Monte do Gozo (Hill of Joy) is a hill in Santiago de Compostela, Galicia, Spain. It is known for being the place where Christian pilgrims on the Camino de Santiago (Way of St. James) can get their first views of the three spires of their destination, the Cathedral of Santiago de Compostela. At 370 m, it could be the pilgrims' last hill and optional last stop before reaching the cathedral, with between one and two hours' walk still to go, and by tradition is where they cried out in rapture at finally seeing the end of their path.

Monte do Gozo is about 4,5 kilometers (three miles) outside city centre, and is sometimes reachable by a 20-minute local bus ride in alternative to walking. It is less than a kilometer after the small hamlet of San Marcos. It rises 70 m above the trail before it and 110 m above the city. It is also a popular site for bicyclists.

The hill features the large (privatized, commercial) Ciudad de Vacaciones Monte do Gozo (Monte do Gozo Holiday City) development, constructed in 1993 for benefit of the pilgrims, which includes a spread-out, bungalow-style, 500-bed hotel/hostel, a camping ground, the large Auditorio Monte do Gozo for outdoor concerts (which has featured major international popular music artists), and gardens and walking paths, all on 65 ha. It was initially built in 1993 for use by pilgrims and resulted in a reshaping of the hill. Sponsored by the local government in conjunction with that year's local Holy Year for St. James' Day, some aspects of the development (especially the concert venue) drew the ire of the Church, which preferred a greater focus on the religious meaning of the area. While the hotel/hostel has helped relieve the city proper of accommodation pressure during peak times, its appearance itself has not always been viewed favourably, with one book calling it a "modern grief" and another characterizing it as "soul-crushingly awful".

The (actual) Camino is paved asphalt (alongside that optional park walk). The hill is surrounded by eucalyptus trees, which along with suburban structures have largely obscured the potential view of the cathedral from Monte do Gozo in recent times. Camino guide writer John Brierley cautions pilgrims not to expect too much from this stop (if made) and says that, "The tiny chapel of San Marcos is the only thing left on the hill that gives any sense of history to this romantic sounding place." Pope John Paul II visited the hill to lead the final mass in August 1989 of that year's World Youth Day. Sculptures reside atop it; the most dominant one (pictured) was placed to celebrate that event, and portrays on its base both John Paul's visit and a pilgrimage of Saint Francis of Assisi in the early 13th century.

_ _ _ _

## What the task asks
Answer from the Monte do Gozo text:
1. What is the hill's height in meters?
2. In what year was the Monte do Gozo Holiday City development constructed?
3. Who led the final mass of World Youth Day on the hill in August 1989?

_ _ _ _

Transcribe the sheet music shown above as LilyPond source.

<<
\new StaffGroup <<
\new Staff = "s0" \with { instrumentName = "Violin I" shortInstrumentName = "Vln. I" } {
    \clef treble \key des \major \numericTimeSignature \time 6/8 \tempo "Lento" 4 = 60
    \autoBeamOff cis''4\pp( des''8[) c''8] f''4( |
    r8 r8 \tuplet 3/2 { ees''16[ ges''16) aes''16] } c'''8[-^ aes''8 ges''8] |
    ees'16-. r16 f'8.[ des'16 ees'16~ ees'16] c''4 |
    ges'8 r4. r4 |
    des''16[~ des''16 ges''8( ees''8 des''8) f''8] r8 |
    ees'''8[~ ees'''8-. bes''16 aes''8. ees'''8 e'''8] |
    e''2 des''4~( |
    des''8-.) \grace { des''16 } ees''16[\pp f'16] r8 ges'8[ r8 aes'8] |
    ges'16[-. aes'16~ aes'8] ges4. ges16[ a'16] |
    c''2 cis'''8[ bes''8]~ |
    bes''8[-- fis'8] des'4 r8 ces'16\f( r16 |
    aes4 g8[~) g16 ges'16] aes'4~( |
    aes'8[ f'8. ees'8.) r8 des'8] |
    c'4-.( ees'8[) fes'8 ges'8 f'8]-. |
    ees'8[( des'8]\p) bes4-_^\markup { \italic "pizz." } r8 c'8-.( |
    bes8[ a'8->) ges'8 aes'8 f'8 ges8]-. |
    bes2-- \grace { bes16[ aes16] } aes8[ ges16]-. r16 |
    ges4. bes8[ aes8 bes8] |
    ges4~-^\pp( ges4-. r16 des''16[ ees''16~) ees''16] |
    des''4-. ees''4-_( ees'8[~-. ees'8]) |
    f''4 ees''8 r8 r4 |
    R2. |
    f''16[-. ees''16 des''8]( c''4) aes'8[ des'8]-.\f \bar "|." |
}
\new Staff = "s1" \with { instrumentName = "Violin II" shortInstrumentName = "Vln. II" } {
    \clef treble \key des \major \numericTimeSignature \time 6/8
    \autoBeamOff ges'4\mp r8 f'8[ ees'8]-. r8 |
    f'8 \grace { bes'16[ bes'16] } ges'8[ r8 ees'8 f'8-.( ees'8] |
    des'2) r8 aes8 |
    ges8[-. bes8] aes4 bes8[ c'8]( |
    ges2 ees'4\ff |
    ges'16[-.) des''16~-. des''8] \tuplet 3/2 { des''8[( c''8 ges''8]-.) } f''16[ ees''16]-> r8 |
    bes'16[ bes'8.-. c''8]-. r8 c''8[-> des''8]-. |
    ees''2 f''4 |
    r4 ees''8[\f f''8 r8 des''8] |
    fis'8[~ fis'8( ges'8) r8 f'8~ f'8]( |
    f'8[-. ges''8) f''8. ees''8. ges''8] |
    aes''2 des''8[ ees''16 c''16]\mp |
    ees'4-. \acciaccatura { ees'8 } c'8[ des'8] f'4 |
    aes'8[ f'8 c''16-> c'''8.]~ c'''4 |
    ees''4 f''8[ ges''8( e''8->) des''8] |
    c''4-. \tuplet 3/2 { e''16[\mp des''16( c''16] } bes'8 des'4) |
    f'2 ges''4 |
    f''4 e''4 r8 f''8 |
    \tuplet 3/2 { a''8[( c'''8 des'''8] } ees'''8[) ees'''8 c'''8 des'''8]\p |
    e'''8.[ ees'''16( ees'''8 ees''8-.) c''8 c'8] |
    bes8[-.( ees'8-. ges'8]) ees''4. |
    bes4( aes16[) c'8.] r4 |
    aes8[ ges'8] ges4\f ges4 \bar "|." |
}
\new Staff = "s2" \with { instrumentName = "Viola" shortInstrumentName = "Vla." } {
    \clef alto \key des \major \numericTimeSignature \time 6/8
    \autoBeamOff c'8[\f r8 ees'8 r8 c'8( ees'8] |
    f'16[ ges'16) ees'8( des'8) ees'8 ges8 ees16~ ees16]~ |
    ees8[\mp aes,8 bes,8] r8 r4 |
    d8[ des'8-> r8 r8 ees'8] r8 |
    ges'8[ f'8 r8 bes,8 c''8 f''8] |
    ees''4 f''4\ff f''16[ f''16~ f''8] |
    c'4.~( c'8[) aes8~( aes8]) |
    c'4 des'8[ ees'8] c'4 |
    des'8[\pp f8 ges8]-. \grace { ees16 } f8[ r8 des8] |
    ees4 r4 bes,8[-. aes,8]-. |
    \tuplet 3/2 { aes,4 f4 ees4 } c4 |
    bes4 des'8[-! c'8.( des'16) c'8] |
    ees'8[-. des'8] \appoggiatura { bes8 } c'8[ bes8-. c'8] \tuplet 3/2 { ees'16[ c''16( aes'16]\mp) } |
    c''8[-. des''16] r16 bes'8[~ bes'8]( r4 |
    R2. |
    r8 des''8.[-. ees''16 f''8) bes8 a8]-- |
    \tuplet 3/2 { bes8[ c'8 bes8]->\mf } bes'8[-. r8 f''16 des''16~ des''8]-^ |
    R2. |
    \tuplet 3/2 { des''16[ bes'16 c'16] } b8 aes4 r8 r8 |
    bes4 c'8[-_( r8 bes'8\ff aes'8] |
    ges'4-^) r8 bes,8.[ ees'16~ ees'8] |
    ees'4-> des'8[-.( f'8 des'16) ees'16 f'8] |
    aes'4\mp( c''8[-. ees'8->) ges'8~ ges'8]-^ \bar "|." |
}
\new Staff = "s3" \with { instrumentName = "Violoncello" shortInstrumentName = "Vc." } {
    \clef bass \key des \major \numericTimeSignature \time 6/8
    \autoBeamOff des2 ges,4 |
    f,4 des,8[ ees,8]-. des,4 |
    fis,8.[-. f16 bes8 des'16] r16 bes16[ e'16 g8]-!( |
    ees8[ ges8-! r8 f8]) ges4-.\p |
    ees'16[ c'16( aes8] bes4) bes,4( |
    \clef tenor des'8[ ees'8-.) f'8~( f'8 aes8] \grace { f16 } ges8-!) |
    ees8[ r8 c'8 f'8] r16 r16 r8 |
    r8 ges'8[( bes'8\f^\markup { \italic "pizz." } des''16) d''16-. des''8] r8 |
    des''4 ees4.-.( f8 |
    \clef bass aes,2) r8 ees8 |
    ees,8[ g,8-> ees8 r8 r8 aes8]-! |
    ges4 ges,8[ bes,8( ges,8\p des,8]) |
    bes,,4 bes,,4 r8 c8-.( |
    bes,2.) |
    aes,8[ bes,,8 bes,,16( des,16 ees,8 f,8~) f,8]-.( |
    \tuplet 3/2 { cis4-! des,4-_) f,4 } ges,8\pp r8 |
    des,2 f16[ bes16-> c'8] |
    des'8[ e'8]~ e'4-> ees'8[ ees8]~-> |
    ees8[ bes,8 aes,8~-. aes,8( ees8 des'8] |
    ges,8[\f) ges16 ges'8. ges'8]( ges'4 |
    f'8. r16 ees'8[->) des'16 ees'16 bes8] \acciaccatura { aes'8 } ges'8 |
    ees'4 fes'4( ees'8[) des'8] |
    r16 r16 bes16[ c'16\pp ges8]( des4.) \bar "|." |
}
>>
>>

_ _ _ _

## Your response
1. 370 m
2. 1993
3. Pope John Paul II